Questions about backups and transaction logging in a large company

We are moving from a distributed environment with 20+ mail servers to 2 large clustered mail servers. We will eventually have 4+ TB of mail files with circular transaction logging running on each. We currently use CommVault to back up our existing servers, but we are trying to formulate a realistic backup and recover method with the centralized mail cluster.

  1. What is the best way to backup this data in a reasonable amount of time (ideally less tan 24 hours)?

  2. The backup guy at my company says restores take to long using transaction logging backups. Is this true? Or are we doing something wrong with CommVault?

  3. Instead he wants to perform regular file level backups. The problem is, how do I reset my transaction logs? With circular logging, the server started failing when the logs got full (which I didn’t think was possible with circular logging). Is my only option to have scheduled reboots or use a proper backup for trans logs?

  4. We planned to use 400 GB LUN’s on our SAN and use directory links (i.e. Mail\01, Mail\02, Mail\03, etc.). Then they would make snapshots of each LUN, mount the snapshot to the backup server, and back it up (not sure to tape or disk). When we tested this, the snap cache was filling up at a ridiculously quick rate. We are doing this on another Domino server, but have no problem with the snapshot. The only difference is clustering and Windows 2003 64-bit on the new server. Would either of these cause a snapshot to have this problem?

Bottom line: Is anyone backing up multiple TB’s of clustered, trans logged mail? If so, what backup strategy to you use that is reliable and efficient?

Subject: Questions about backups and transaction logging in a large company

  1. A translog based backup will be the fastest way to get daily backups as it is the method which will be backing up the smallest amount of data per day.2. Yes, it takes longer, based on when your point in time restore is compared to the last full backup of the file being restored.

  2. Your server shouldn’t be running out of space with circular logging, they should be set to a static size, and you wouldn’t backup circular translog files. It sounds instead like you’re speaking of archive style translog files, which you should only use in the event that you’re using a backup method which will backup those files. Did you check the server document and the server ini to make sure they both reflect Circular logging (for ini: TransLog_Style=0). Open up a PMR with Lotus if everything seems set correctly and you still experienced logs growing when configured for circular.

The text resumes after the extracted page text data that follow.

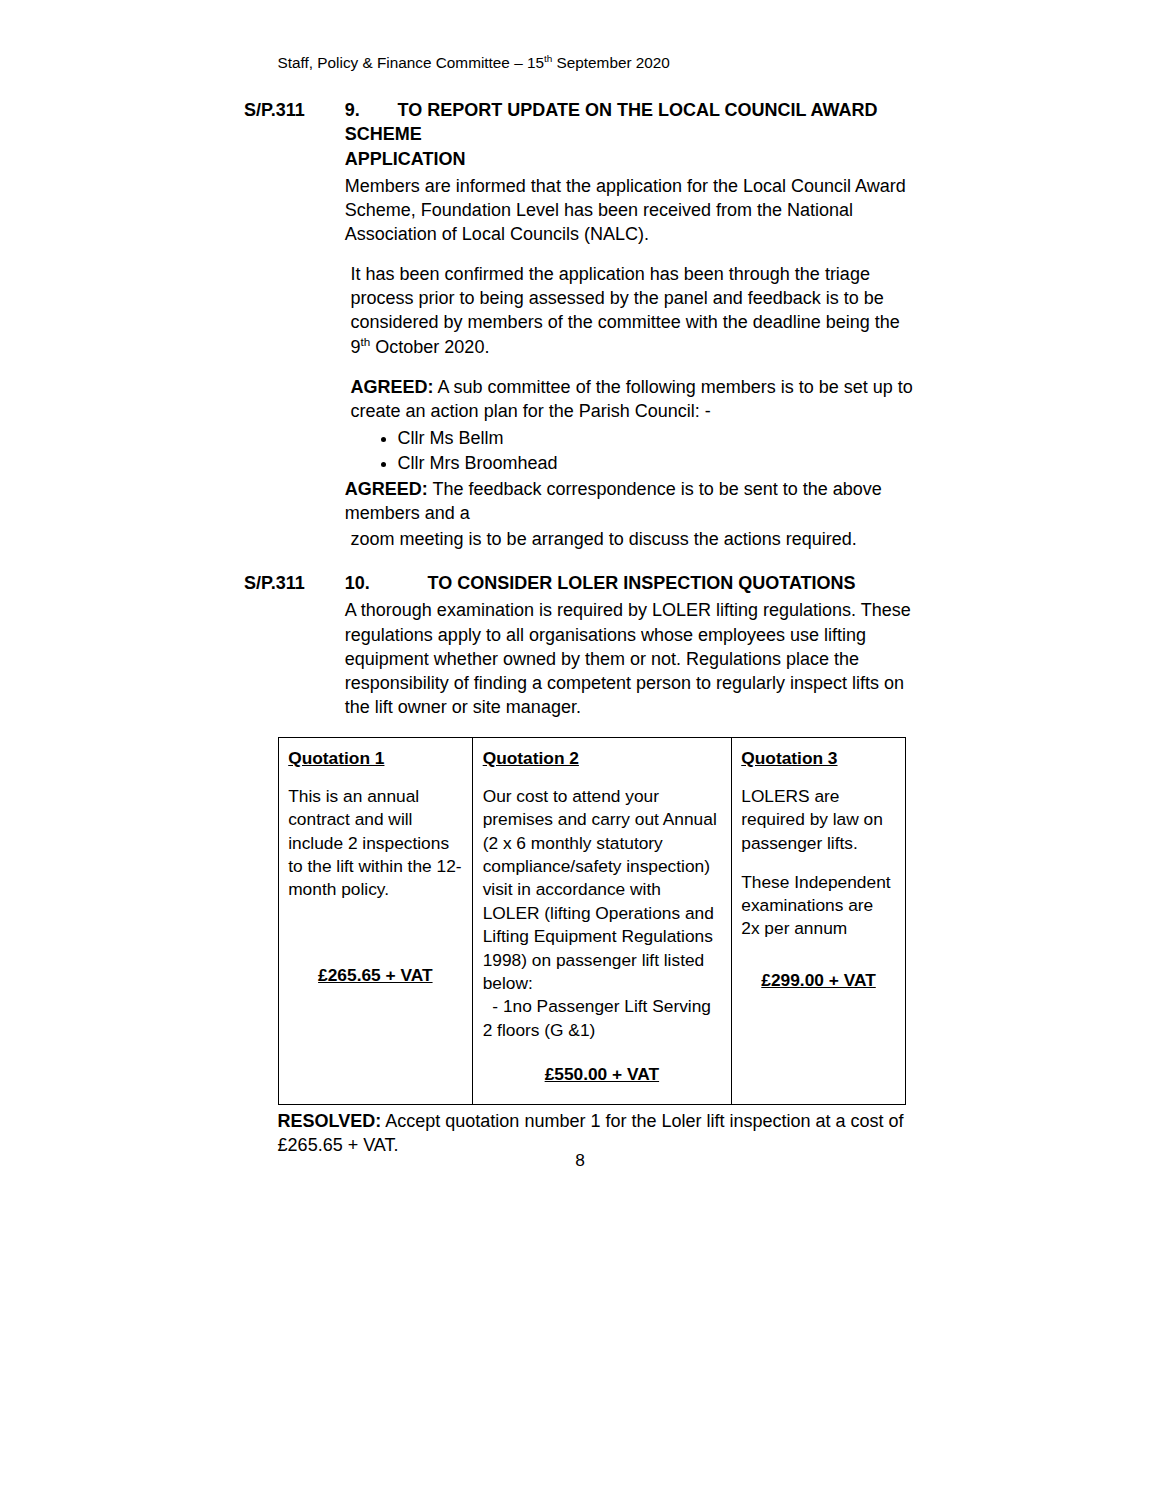Staff, Policy & Finance Committee – 15th September 2020
S/P.311
9. TO REPORT UPDATE ON THE LOCAL COUNCIL AWARD SCHEME
APPLICATION
Members are informed that the application for the Local Council Award Scheme, Foundation Level has been received from the National Association of Local Councils (NALC).
It has been confirmed the application has been through the triage process prior to being assessed by the panel and feedback is to be considered by members of the committee with the deadline being the 9th October 2020.
AGREED: A sub committee of the following members is to be set up to create an action plan for the Parish Council: -
Cllr Ms Bellm
Cllr Mrs Broomhead
AGREED: The feedback correspondence is to be sent to the above members and a
zoom meeting is to be arranged to discuss the actions required.
S/P.311
10. TO CONSIDER LOLER INSPECTION QUOTATIONS
A thorough examination is required by LOLER lifting regulations. These regulations apply to all organisations whose employees use lifting equipment whether owned by them or not. Regulations place the responsibility of finding a competent person to regularly inspect lifts on the lift owner or site manager.
| Quotation 1 This is an annual contract and will include 2 inspections to the lift within the 12-month policy. £265.65 + VAT | Quotation 2 Our cost to attend your premises and carry out Annual (2 x 6 monthly statutory compliance/safety inspection) visit in accordance with LOLER (lifting Operations and Lifting Equipment Regulations 1998) on passenger lift listed below: - 1no Passenger Lift Serving 2 floors (G &1) £550.00 + VAT | Quotation 3 LOLERS are required by law on passenger lifts. These Independent examinations are 2x per annum £299.00 + VAT |
RESOLVED: Accept quotation number 1 for the Loler lift inspection at a cost of £265.65 + VAT.
8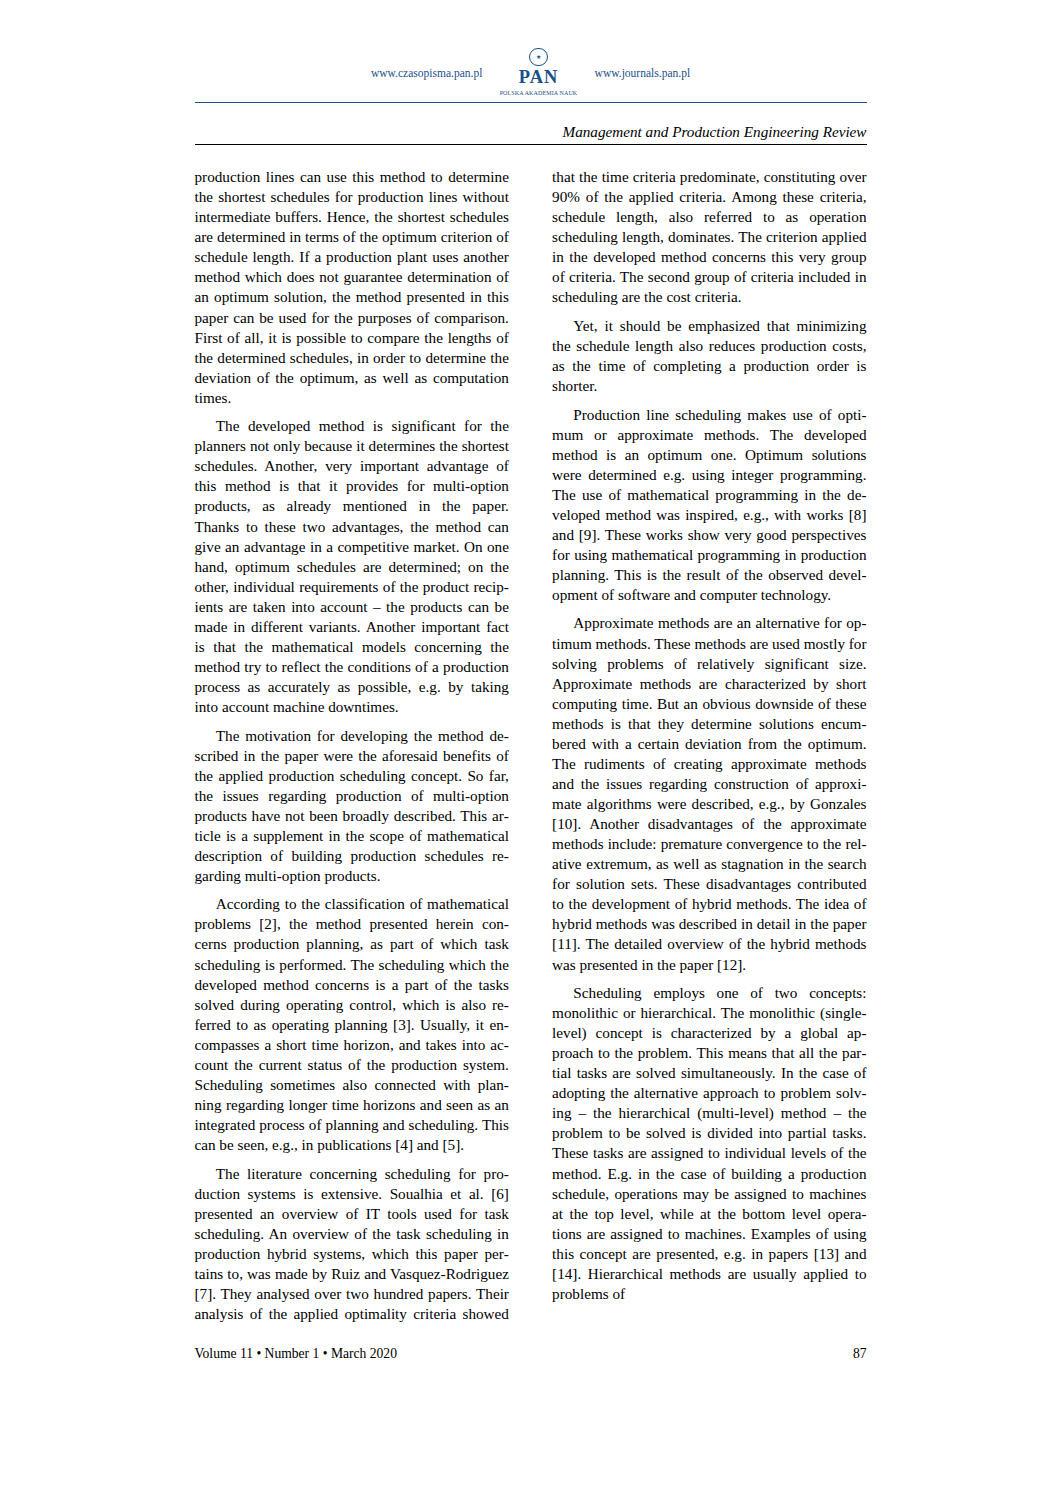www.czasopisma.pan.pl ★
PAN
POLSKA AKADEMIA NAUK www.journals.pan.pl
Management and Production Engineering Review
production lines can use this method to determine the shortest schedules for production lines without intermediate buffers. Hence, the shortest schedules are determined in terms of the optimum criterion of schedule length. If a production plant uses another method which does not guarantee determination of an optimum solution, the method presented in this paper can be used for the purposes of comparison. First of all, it is possible to compare the lengths of the determined schedules, in order to determine the deviation of the optimum, as well as computation times.
The developed method is significant for the planners not only because it determines the shortest schedules. Another, very important advantage of this method is that it provides for multi-option products, as already mentioned in the paper. Thanks to these two advantages, the method can give an advantage in a competitive market. On one hand, optimum schedules are determined; on the other, individual requirements of the product recipients are taken into account – the products can be made in different variants. Another important fact is that the mathematical models concerning the method try to reflect the conditions of a production process as accurately as possible, e.g. by taking into account machine downtimes.
The motivation for developing the method described in the paper were the aforesaid benefits of the applied production scheduling concept. So far, the issues regarding production of multi-option products have not been broadly described. This article is a supplement in the scope of mathematical description of building production schedules regarding multi-option products.
According to the classification of mathematical problems [2], the method presented herein concerns production planning, as part of which task scheduling is performed. The scheduling which the developed method concerns is a part of the tasks solved during operating control, which is also referred to as operating planning [3]. Usually, it encompasses a short time horizon, and takes into account the current status of the production system. Scheduling sometimes also connected with planning regarding longer time horizons and seen as an integrated process of planning and scheduling. This can be seen, e.g., in publications [4] and [5].
The literature concerning scheduling for production systems is extensive. Soualhia et al. [6] presented an overview of IT tools used for task scheduling. An overview of the task scheduling in production hybrid systems, which this paper pertains to, was made by Ruiz and Vasquez-Rodriguez [7]. They analysed over two hundred papers. Their analysis of the applied optimality criteria showed that the time criteria predominate, constituting over 90% of the applied criteria. Among these criteria, schedule length, also referred to as operation scheduling length, dominates. The criterion applied in the developed method concerns this very group of criteria. The second group of criteria included in scheduling are the cost criteria.
Yet, it should be emphasized that minimizing the schedule length also reduces production costs, as the time of completing a production order is shorter.
Production line scheduling makes use of optimum or approximate methods. The developed method is an optimum one. Optimum solutions were determined e.g. using integer programming. The use of mathematical programming in the developed method was inspired, e.g., with works [8] and [9]. These works show very good perspectives for using mathematical programming in production planning. This is the result of the observed development of software and computer technology.
Approximate methods are an alternative for optimum methods. These methods are used mostly for solving problems of relatively significant size. Approximate methods are characterized by short computing time. But an obvious downside of these methods is that they determine solutions encumbered with a certain deviation from the optimum. The rudiments of creating approximate methods and the issues regarding construction of approximate algorithms were described, e.g., by Gonzales [10]. Another disadvantages of the approximate methods include: premature convergence to the relative extremum, as well as stagnation in the search for solution sets. These disadvantages contributed to the development of hybrid methods. The idea of hybrid methods was described in detail in the paper [11]. The detailed overview of the hybrid methods was presented in the paper [12].
Scheduling employs one of two concepts: monolithic or hierarchical. The monolithic (single-level) concept is characterized by a global approach to the problem. This means that all the partial tasks are solved simultaneously. In the case of adopting the alternative approach to problem solving – the hierarchical (multi-level) method – the problem to be solved is divided into partial tasks. These tasks are assigned to individual levels of the method. E.g. in the case of building a production schedule, operations may be assigned to machines at the top level, while at the bottom level operations are assigned to machines. Examples of using this concept are presented, e.g. in papers [13] and [14]. Hierarchical methods are usually applied to problems of
Volume 11 • Number 1 • March 2020
87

  3. I’ve worked with this type of setup before and while I didn’t monitor the SAN side of things, we’ve gotten good backups using it. Are the backups being taken during peak hours or when you have scheuled compacts or updalls? Since the snap has to keep up with all changes, make sure the backup is scheduled for a time when the fewest changes are occurring.

My suggestion would be to use archive style translogs and do translog backups for your dailys, running those backup jobs several times per day to prune the logs, with weekly full backups. Also, I’d suggest having a separate server to do restores to, and to test your restore process thoroughly to make sure you’re getting good full backups, translog backups, and restores.

If you do go to archive translog backups, try to get an estimate of how much data your server will be writing out per day and give your translog volume enough space to go several days without a backup job pruning them. That will give you a good cushion in the event there’s a problem with your backup system.

Good luck and I’d be interested to know what you find works best for you.